COSC 288: Introduction to Machine Learning

Project 1
Spring 2009

Due: Fri, Feb 6 @ 5 PM
4 points

  1. Write a program to read, parse, and store examples in Mark's File Format (mff). Consider the following version of the Bikes data set:

    Make Tires Handle Bars Water Bottle Weight Bike Type
    Trek Knobby Straight y 250.3 Mountain
    Bridgestone Treads Straight y 200 Hybrid
    Cannondale Knobby Curved n 222.9 Mountain
    Nishiki Treads Curved y 190.3 Hybrid
    Trek Treads Straight y 196.8 Hybrid

    The file bikes.mff shows this data set in Mark's File Format. Files containing valid data sets begin with '@dataset' followed by an identifier. Attribute declarations appear next. The string '@attribute' precedes each declaration, which is for a symbolic attribute or a numeric attribute. The attribute's name appears next, followed by its domain. The domain for symbolic attributes is a list of values separated by whitespace. The domain for numeric attributes is not explicitly specified and is assumed to be the set of representable floating-point numbers.

    The token '@examples' separates the attribute declarations from the examples, which are simply values separated by whitespace.

    For simplicity, you can assume that all elements of the file are separated by at least one space character. Moreover, attribute declarations and examples will appear on single lines.

  2. In subsequent projects, operations on the data set you will need to perform include I would recommend implementing two structures: one for the information about attributes, and one for the examples themselves.

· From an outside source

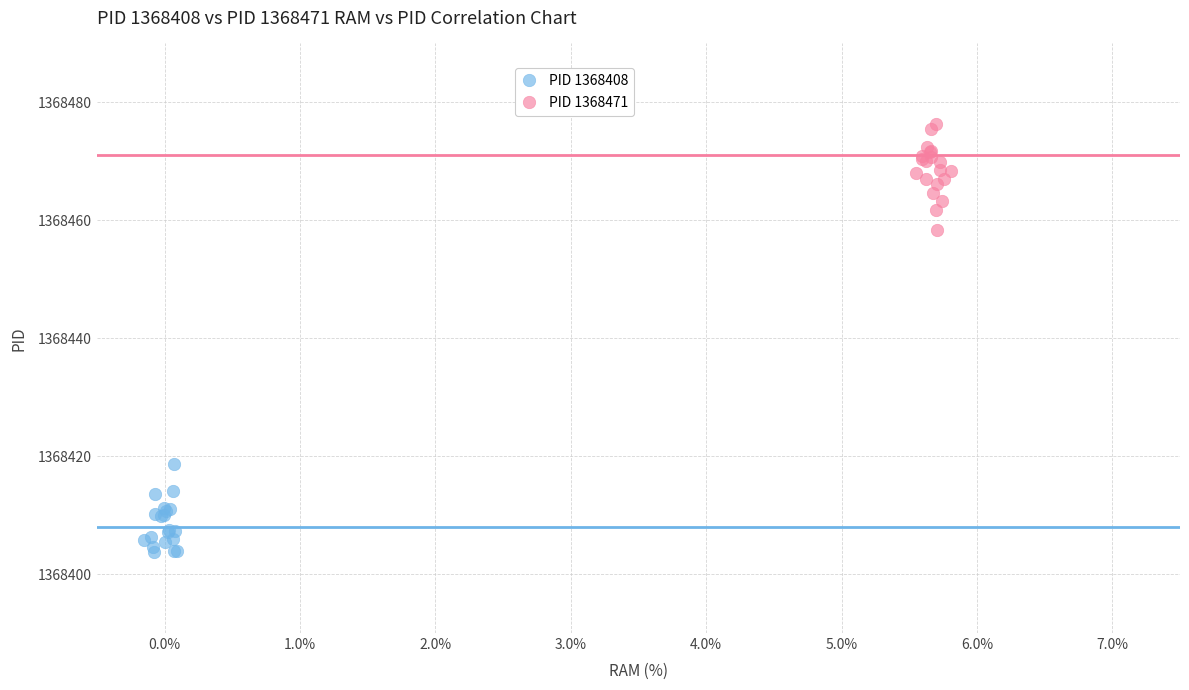

Which series contains the lowest Y value?

PID 1368408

  3. The program should take input from the command line. Use -t to specify the name of the training file and use -T to specify the name of the testing file, if any.
    % readdata -t bikes.mff
    % readdata -t bikes.train
    % readdata -t bikes.train -T bikes.test
    % readdata -t bikes-tr.mff -T bikes-te.mff
    
    The program should perform light checks for proper formatting and data integrity. For this project, the program can simply output the examples of the input files to the console.

  4. Implement the program using the language of your choosing (e.g., ANSI C, ANSI C++, Java, Fortran 77, Lisp, ruby, python); however, it must compile and run on my Unix machine. If using C, C++, or Fortran, use make. Makefile.c and Makefile.c++ are examples, but at some point before the due date, I'll conduct a tutorial on the mysterious world of makefiles. The implementation must be general, meaning that it should work for all possible data sets. Do not use static data structures. You must implement your program using the standard libraries the language provides. If you want to use something non-standard, check with me first.

Instructions for Submission

In the header comments in at least the main file of your project, provide the following information:
//
// Name
// E-mail Address
// Platform: Windows, OS X, Linux, Solaris (daruma), etc.
// Language/Environment: gcc, g++, java, g77, ruby, python, haskell, etc.
//
// In accordance with the class policies and Georgetown's Honor Code,
// I certify that, with the exceptions of the class resources and those
// items noted below, I have neither given nor received any assistance
// on this project.
//
Let's try something different this semester. Let's try submitting via Blackboard. When you are ready to submit your program for grading, create a compressed archive of a directory containing only your project's source, and upload it to Blackboard. The directory's name should be the same as your net ID. If you need to include a note with your submission, put the note in a README file in the directory.

For example, assume your net ID is ab123. If the directory p1 contains your project, then rename the directory to ab123.

To make the archive smaller, remove any object files, such as .class, a.out, and .o files.

Use zip, tar, or jar to create an archive:

% zip -r ab123.zip ab123/*
% tar -cf ab123.tar ab123
% jar -cf ab123.jar ab123
Use jar only for Java projects. If you use jar or tar, then compress the archive by typing
% gzip ab123.tar
% gzip ab123.jar
which creates a file ab123.tar.gz and ab123.jar.gz, respectively.

Upload the compressed archive to Blackboard.

Submit your project before 5:00 P.M. on the due date.

N.B. Blackboard changed something around. I believe you upload your assignment through the Grade Center, although I'm not entirely sure because I don't know how assignments appear in a student's view. Check soon, and let me know if I need to add something from the instructor's view.